- [DATA EXCERPTS]:
========================================

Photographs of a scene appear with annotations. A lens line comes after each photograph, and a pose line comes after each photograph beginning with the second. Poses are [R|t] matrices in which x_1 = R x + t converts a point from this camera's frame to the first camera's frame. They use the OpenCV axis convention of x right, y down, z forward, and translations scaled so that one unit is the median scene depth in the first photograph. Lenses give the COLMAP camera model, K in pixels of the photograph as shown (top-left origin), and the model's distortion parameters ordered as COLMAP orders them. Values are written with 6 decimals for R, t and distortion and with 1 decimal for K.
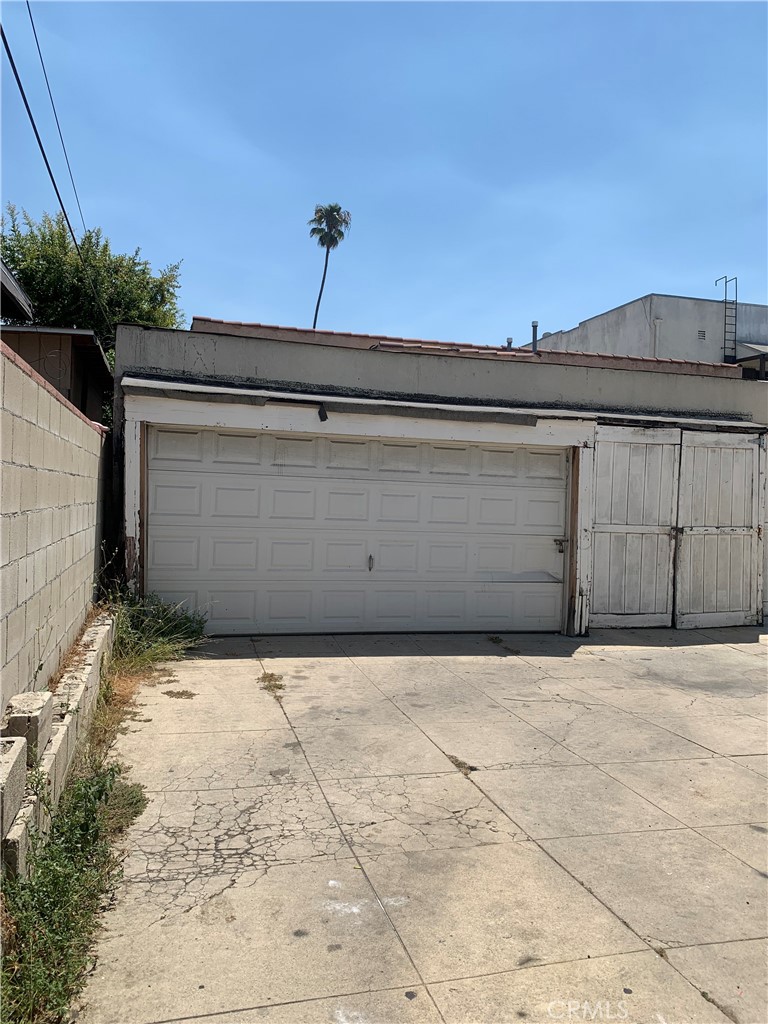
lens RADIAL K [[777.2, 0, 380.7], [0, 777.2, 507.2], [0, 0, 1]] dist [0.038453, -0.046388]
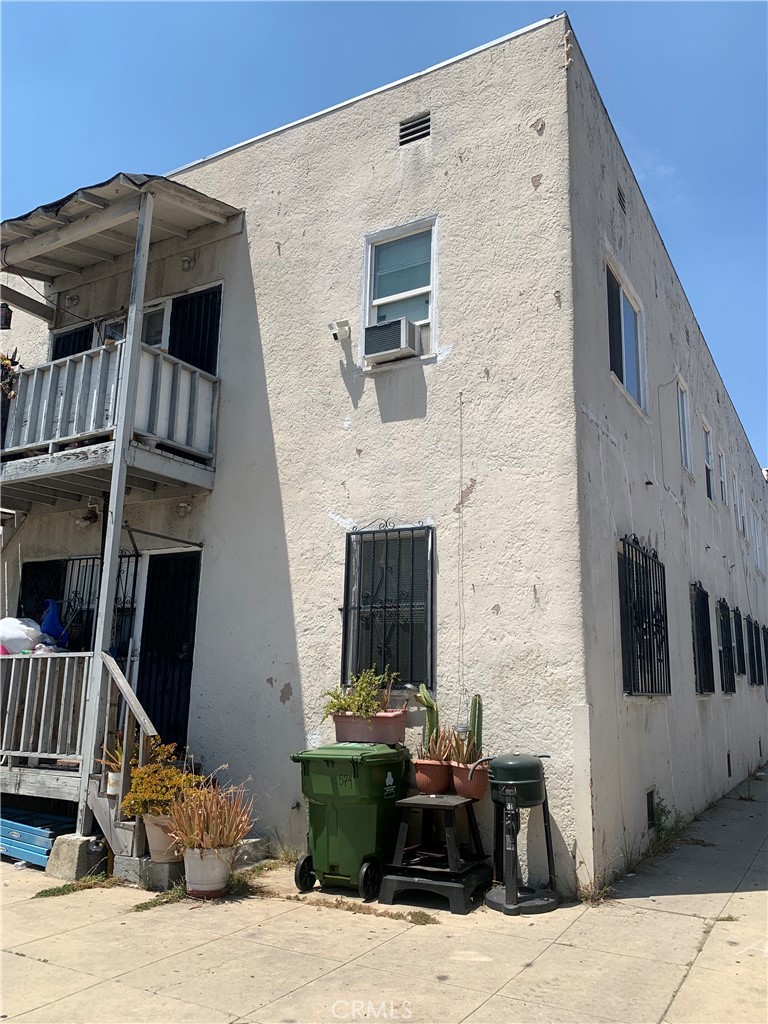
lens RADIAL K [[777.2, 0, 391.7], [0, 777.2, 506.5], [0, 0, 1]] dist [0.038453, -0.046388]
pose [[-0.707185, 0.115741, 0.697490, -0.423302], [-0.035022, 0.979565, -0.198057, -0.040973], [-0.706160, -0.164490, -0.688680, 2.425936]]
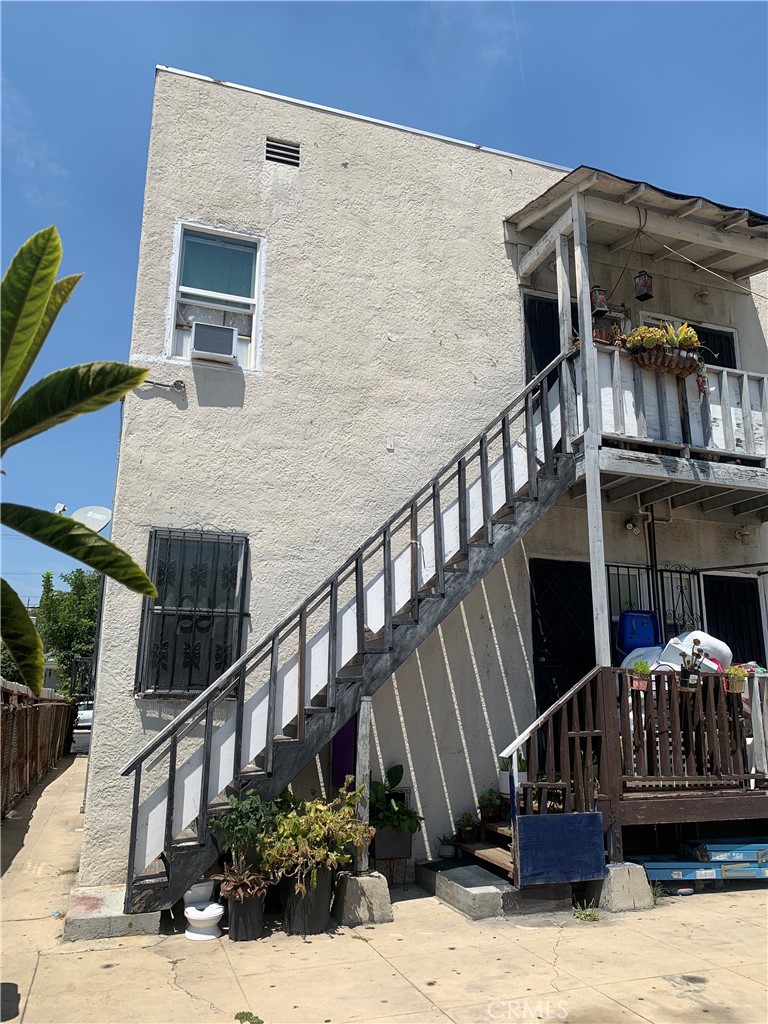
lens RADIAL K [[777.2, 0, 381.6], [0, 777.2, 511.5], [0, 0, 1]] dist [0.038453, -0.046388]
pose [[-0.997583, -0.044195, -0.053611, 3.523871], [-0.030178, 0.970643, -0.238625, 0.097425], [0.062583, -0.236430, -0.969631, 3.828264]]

========================================

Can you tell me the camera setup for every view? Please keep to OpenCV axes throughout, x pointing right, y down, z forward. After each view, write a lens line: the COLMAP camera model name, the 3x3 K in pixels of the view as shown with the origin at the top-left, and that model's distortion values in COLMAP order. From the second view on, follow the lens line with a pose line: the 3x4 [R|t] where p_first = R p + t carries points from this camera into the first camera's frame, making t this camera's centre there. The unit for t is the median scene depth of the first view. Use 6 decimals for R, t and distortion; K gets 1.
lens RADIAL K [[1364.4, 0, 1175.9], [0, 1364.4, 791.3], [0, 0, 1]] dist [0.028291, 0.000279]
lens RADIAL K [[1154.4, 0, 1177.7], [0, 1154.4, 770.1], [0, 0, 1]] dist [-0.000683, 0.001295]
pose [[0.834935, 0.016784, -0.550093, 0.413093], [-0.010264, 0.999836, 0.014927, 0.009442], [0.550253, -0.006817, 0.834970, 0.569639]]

========================================

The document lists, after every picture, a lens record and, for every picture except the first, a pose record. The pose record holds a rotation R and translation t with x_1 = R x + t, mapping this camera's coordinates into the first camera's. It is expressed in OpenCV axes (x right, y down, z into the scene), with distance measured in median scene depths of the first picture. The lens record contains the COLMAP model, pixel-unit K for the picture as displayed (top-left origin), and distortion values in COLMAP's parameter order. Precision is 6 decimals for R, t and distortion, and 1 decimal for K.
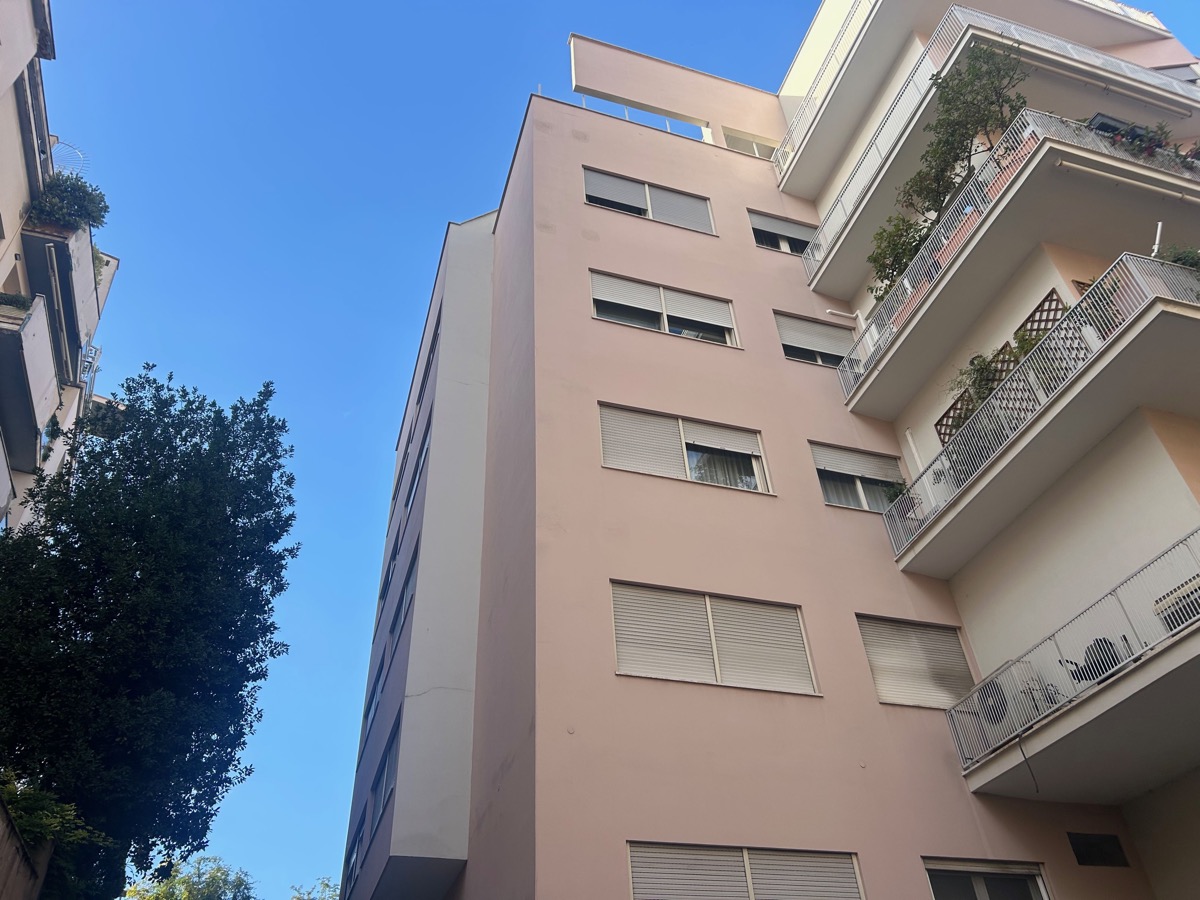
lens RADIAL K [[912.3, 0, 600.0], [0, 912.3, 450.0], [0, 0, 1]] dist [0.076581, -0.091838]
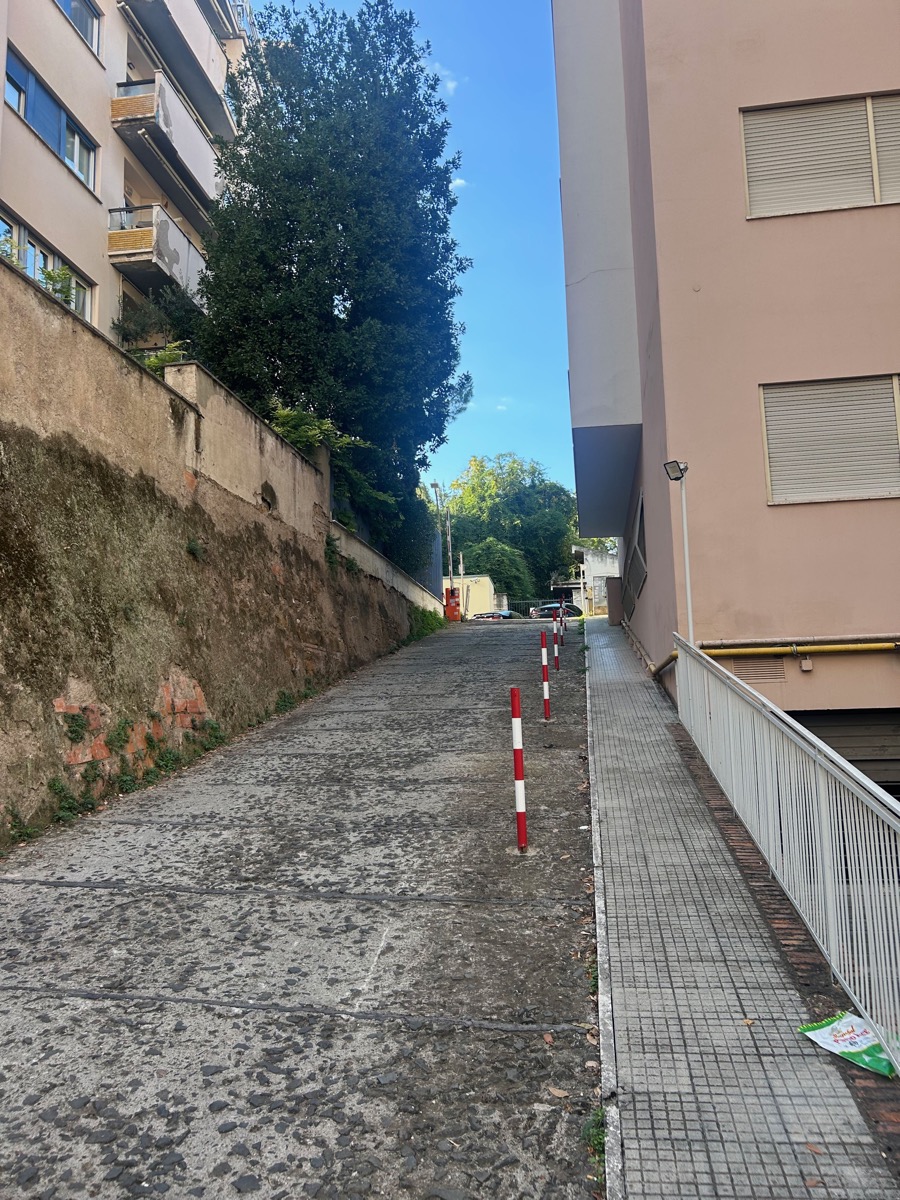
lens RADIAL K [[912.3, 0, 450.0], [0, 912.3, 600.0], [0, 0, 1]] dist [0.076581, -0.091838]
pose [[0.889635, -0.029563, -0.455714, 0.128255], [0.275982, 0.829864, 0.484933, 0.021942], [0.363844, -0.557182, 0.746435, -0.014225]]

========================================

Print the records again word for word, from the line that contains "The document lists, after" to the line that contains "-0.557182, 0.746435, -0.014225]]", both of those lines included. Leave the pictures out.

- [SOLUTION TO THE PROBLEM]:
The document lists, after every picture, a lens record and, for every picture except the first, a pose record. The pose record holds a rotation R and translation t with x_1 = R x + t, mapping this camera's coordinates into the first camera's. It is expressed in OpenCV axes (x right, y down, z into the scene), with distance measured in median scene depths of the first picture. The lens record contains the COLMAP model, pixel-unit K for the picture as displayed (top-left origin), and distortion values in COLMAP's parameter order. Precision is 6 decimals for R, t and distortion, and 1 decimal for K.
lens RADIAL K [[912.3, 0, 600.0], [0, 912.3, 450.0], [0, 0, 1]] dist [0.076581, -0.091838]
lens RADIAL K [[912.3, 0, 450.0], [0, 912.3, 600.0], [0, 0, 1]] dist [0.076581, -0.091838]
pose [[0.889635, -0.029563, -0.455714, 0.128255], [0.275982, 0.829864, 0.484933, 0.021942], [0.363844, -0.557182, 0.746435, -0.014225]]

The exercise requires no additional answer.